01 May LET’S MAKE HISTORY… AGAIN
Once upon a time, there was no such thing as EDM.
In those days, there was House Music. And House has always lived in the United States, which means it has always lived in Las Vegas. House wasn’t in the bright shiny light of stadiums and arenas back then – it was happening in places that were harder to find. It wasn’t on The Strip – it was around the corner, and bumping in little clubs on unlikely nights – like a Monday or Wednesday night.
In these Pre-EDM days smaller clubs in Las Vegas would host nights that were geared toward the Service Industry workers – bartenders and servers who had the night off and wanted to dig into electronic music. I know this because I was playing for them – sometimes only a few hundred people deep. But I was doing it often enough to carve my name into the Las Vegas consciousness. I worked every kind of room all over the world focusing my efforts in the Western United States chasing my dream; always knowing that this music would one day be bigger.

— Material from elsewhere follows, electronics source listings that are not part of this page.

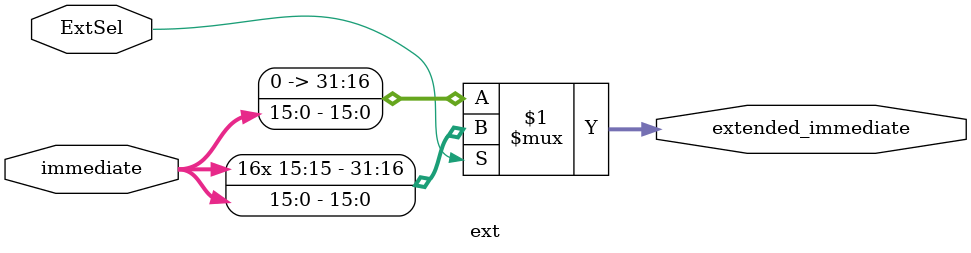
<source format=v>
module ext (
	input [15:0] immediate, 
	input ExtSel, 
	output [31:0] extended_immediate
    );
	assign extended_immediate = (ExtSel)?{{16{immediate[15]}}, immediate[15:0]}
											:{{16{1'b0}}, immediate[15:0]};
endmodule
</source>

Then EDC 2009 happened – it was a moment. I knew for sure that the music I love – whatever you wanted to call it – was going to be big. It was going to be a language that spoke to people, a code to live by. And it was no longer going to remain a house party. This beast was ready to move from its parent’s basement of dingy bars and small rooms to its own independent digs, on a much larger format. Change wasn’t in the air – it was kicking the door down and lighting the house on fire.
(Las Vegas 2009)
2009 – Calvin Harris was writing Pop songs for Coca-Cola, David Guetta was collaborating with LMFAO and Avicii was being told to finish his vegetables. This is also the year when the team from the Wynn Las Vegas hit me up to play at a few pool parties at a new club they were building – Encore Beach Club. They wanted me to play some sexy House music alongside guests lounging in the pool. That sounded fun, but I was thinking MUCH bigger.
The echoes of playing in Ibiza and London were pretty loud for me. Why would I ever need to fly across the ocean if we could throw killer parties in our own back yard? What was stopping us from doing that here? Even though it had never been done before, and people told me it would fail, I rolled the dice and asked The Wynn to give me a seasonal residency at their new pool club, and they agreed!
(Construction of Encore Beach Club)
A residency over the summer of 2010, with some handpicked guests to play alongside me. My summer guests would include guys who up to this point hadn’t played in Las Vegas. Vegas virgins like Afrojack + Chuckie. And a few notables, like Pete Tong, Dirty South and Groove Armada. Most of my peers told me this idea just wouldn’t work. In 2009, a Las Vegas seasonal residency was strictly for the Cher and Siegfried and Roy set. There was just no way that anything other than Hip Hop or Pop would work in Vegas. Everyone was too busy trying to rinse out a struggling scene in Europe to take time to build something new here. Very few people believed that the United States would ever have the gravity to pull or sustain an Electronic Music crowd. And Vegas certainly could never be a destination for things other than conventions or middle-aged crisis escapees.
(Kaskade at Encore Beach Club #KaskadePointsAtStuff)
They were wrong.
On opening day in the spring of 2010, I stood in my suite overlooking Las Vegas Boulevard, watching thousands of people pouring in to be at the pool party. Jaws were dropping at the spectacle of what we were creating. With all the promotion being low-key word-of-mouth and club flyering, the people who love the music found their way here. And they brought some friends. My residency at Encore Beach Club was sounding the alarm: everything changed that day. Thousands and thousands of people showed up to the opening. Las Vegas was going to be a destination for music lovers. And I was lucky enough to be helping orchestrate the shift.
Now I’m coming back to where it all began.
This summer of 2015, I’m bringing Summer Lovin’ back to the Wynn Las Vegas at Encore Beach Club. It’s a return home for me, but more than that it’s a chance to revisit these moments and inspiration to keep this momentum moving forward. Things are different now, bigger. Even the Wynn is giving my old stomping ground a 10 million dollar makeover, getting it ready for me. I take pride in this story. I am savoring this moment knowing it isn’t over. We’re still writing. This is the year we make history…again.